==== Records provided ====

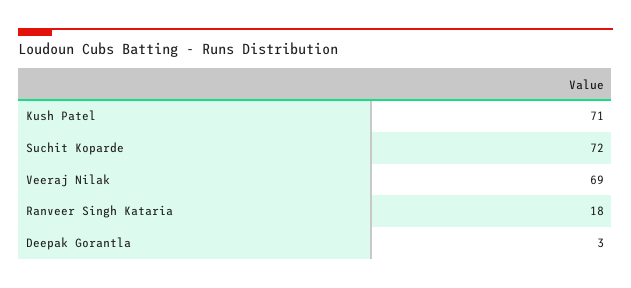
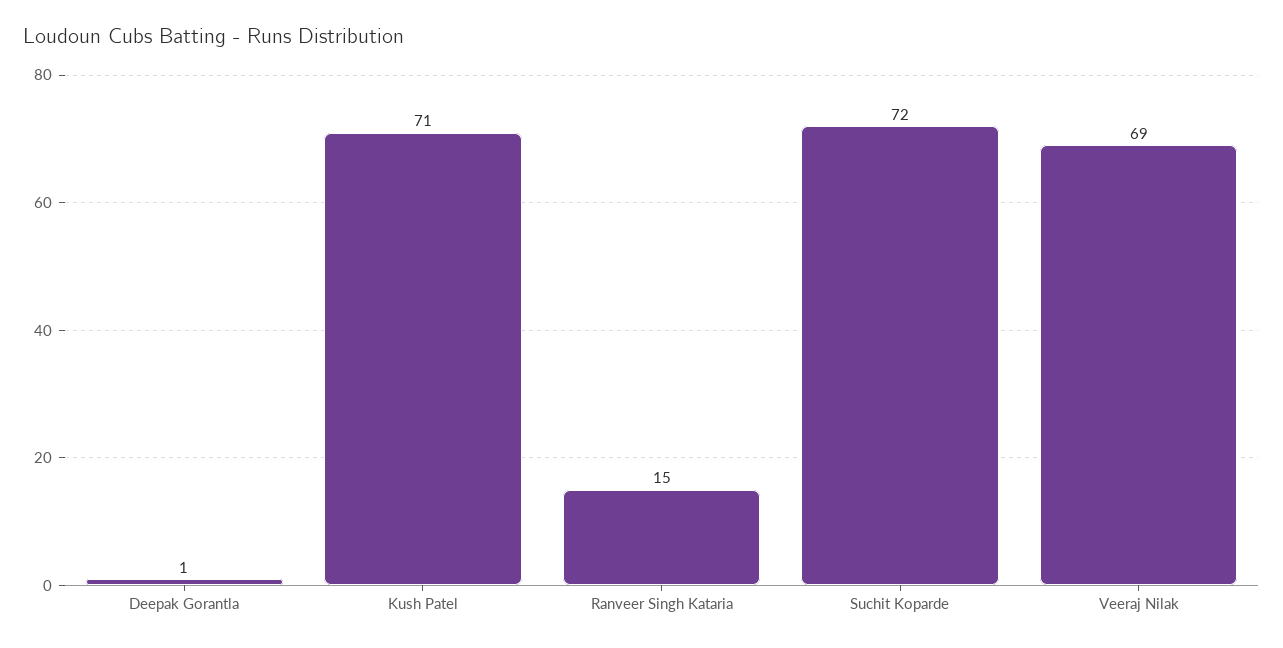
Ranveer Singh Kataria: 18 -> 15
Deepak Gorantla: 3 -> 1

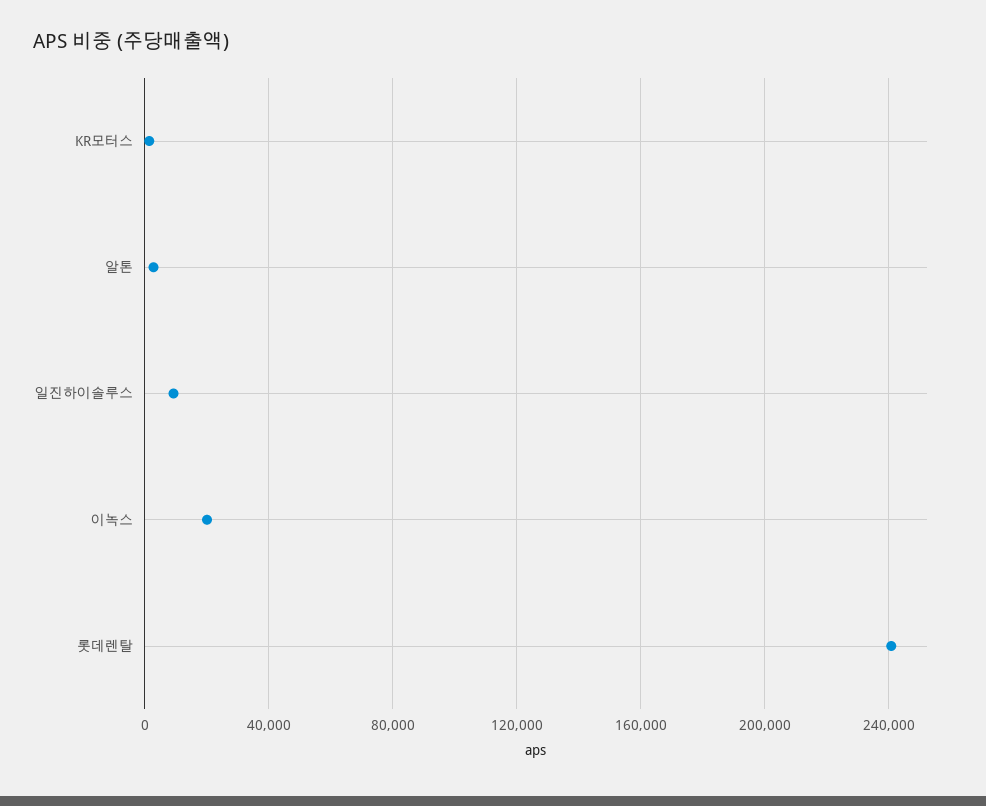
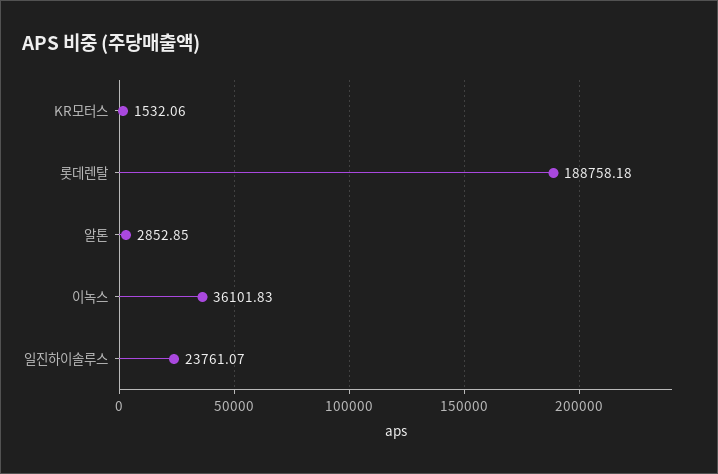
일진하이솔루스: 10000 -> 23761.07
이녹스: 20000 -> 36101.83
롯데렌탈: 240000 -> 188758.18

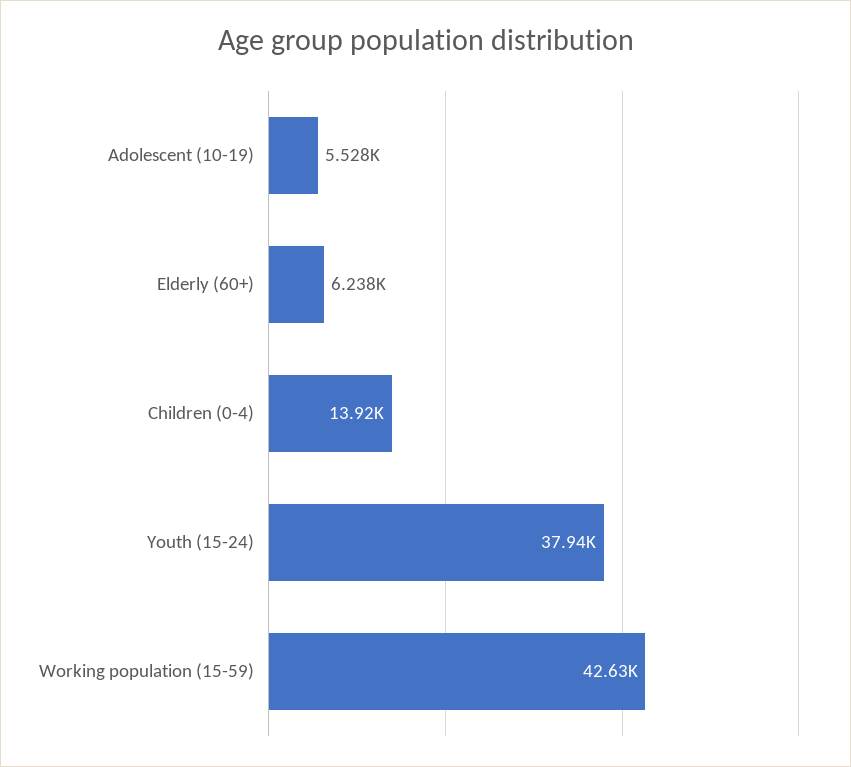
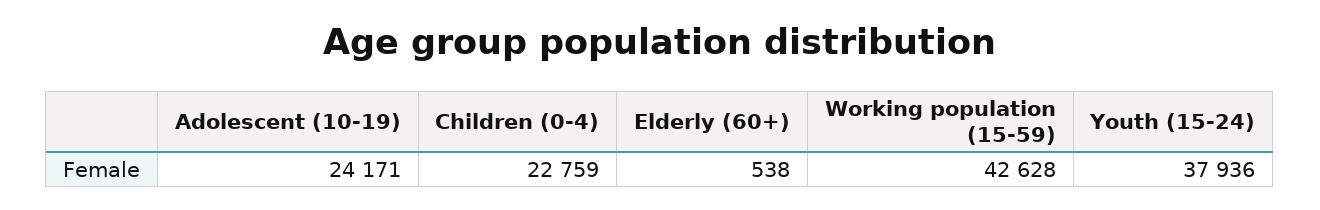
Adolescent (10-19): 5528 -> 24171
Elderly (60+): 6238 -> 538
Children (0-4): 13920 -> 22759

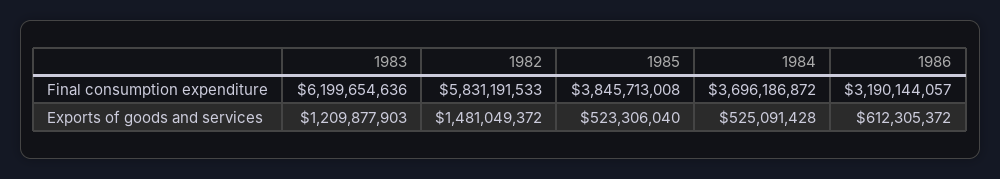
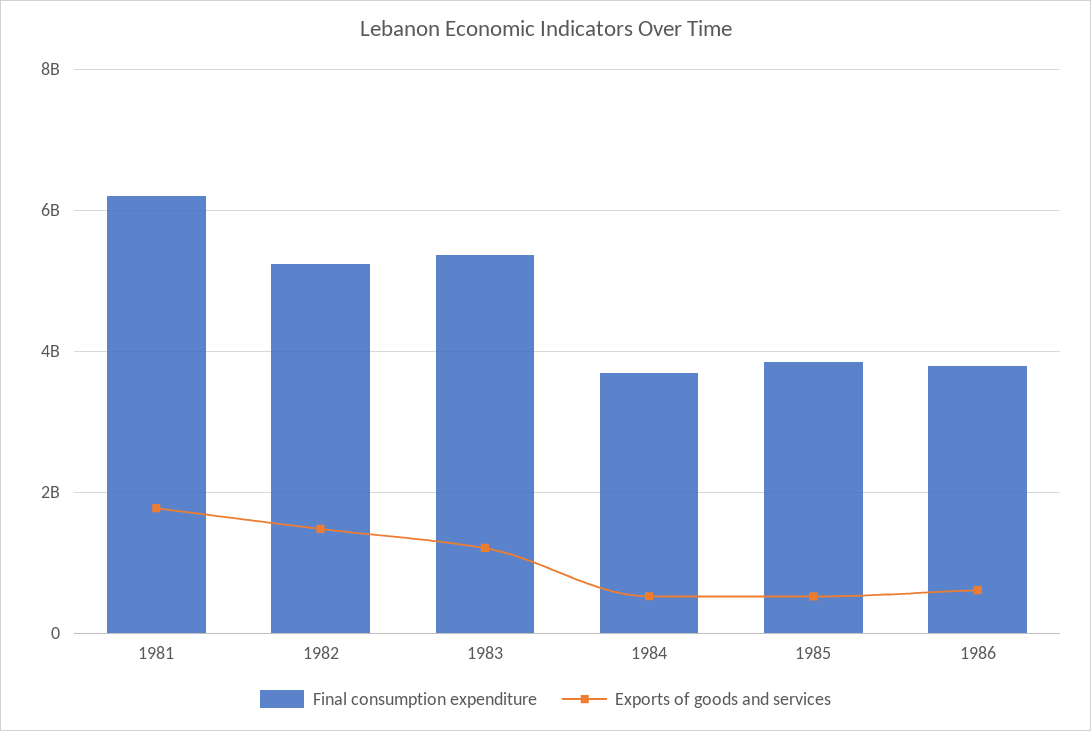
Final consumption expenditure, 1983: 6199654636 -> 5400000000
Final consumption expenditure, 1982: 5831191533 -> 5200000000
Final consumption expenditure, 1986: 3190144057 -> 3800000000
Final consumption expenditure, 1981: none -> 6200000000
Exports of goods and services, 1981: none -> 1800000000

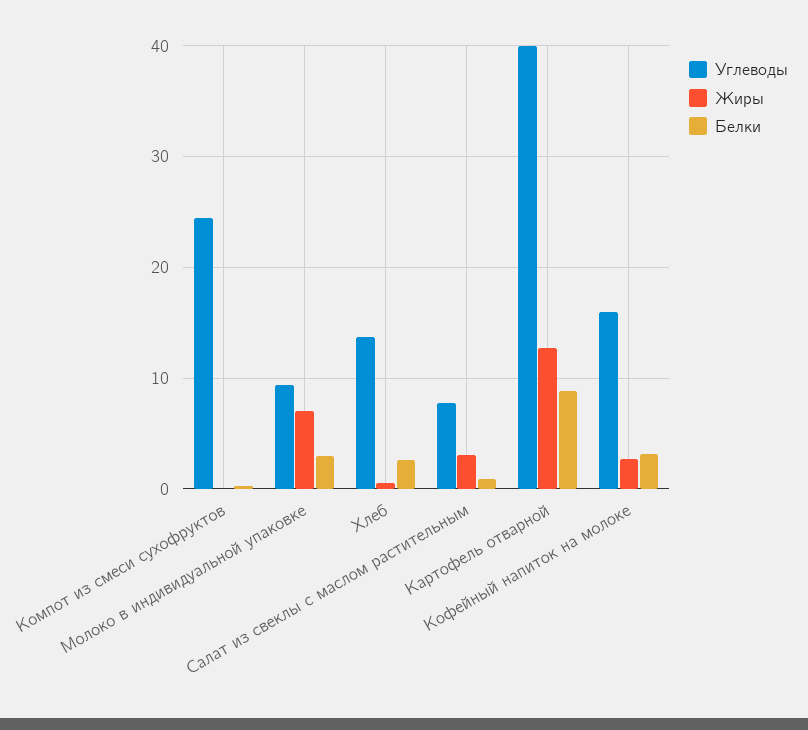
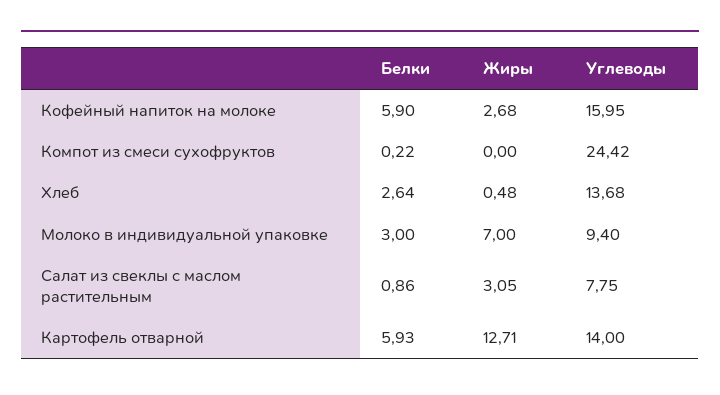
Углеводы, Картофель отварной: 40 -> 14
Белки, Картофель отварной: 9 -> 5.93
Белки, Кофейный напиток на молоке: 3 -> 5.9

====

Activity: Return all the records exactly. Skip the pictures.

Problem solution:
Ranveer Singh Kataria: 18 -> 15
Deepak Gorantla: 3 -> 1

일진하이솔루스: 10000 -> 23761.07
이녹스: 20000 -> 36101.83
롯데렌탈: 240000 -> 188758.18

Adolescent (10-19): 5528 -> 24171
Elderly (60+): 6238 -> 538
Children (0-4): 13920 -> 22759

Final consumption expenditure, 1983: 6199654636 -> 5400000000
Final consumption expenditure, 1982: 5831191533 -> 5200000000
Final consumption expenditure, 1986: 3190144057 -> 3800000000
Final consumption expenditure, 1981: none -> 6200000000
Exports of goods and services, 1981: none -> 1800000000

Углеводы, Картофель отварной: 40 -> 14
Белки, Картофель отварной: 9 -> 5.93
Белки, Кофейный напиток на молоке: 3 -> 5.9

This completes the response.